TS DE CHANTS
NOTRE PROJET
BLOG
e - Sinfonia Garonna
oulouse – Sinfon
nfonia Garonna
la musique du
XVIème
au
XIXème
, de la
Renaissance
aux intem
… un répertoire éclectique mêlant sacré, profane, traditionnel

# # # # # # #

§ YOUR TASK
Copy every line of the items above character for character, keeping the original line breaks.

§ ANSWER TO THIS PROBLEM
TS DE CHANTS
NOTRE PROJET
BLOG
e - Sinfonia Garonna
oulouse – Sinfon
nfonia Garonna
la musique du
XVIème
au
XIXème
, de la
Renaissance
aux intem
… un répertoire éclectique mêlant sacré, profane, traditionnel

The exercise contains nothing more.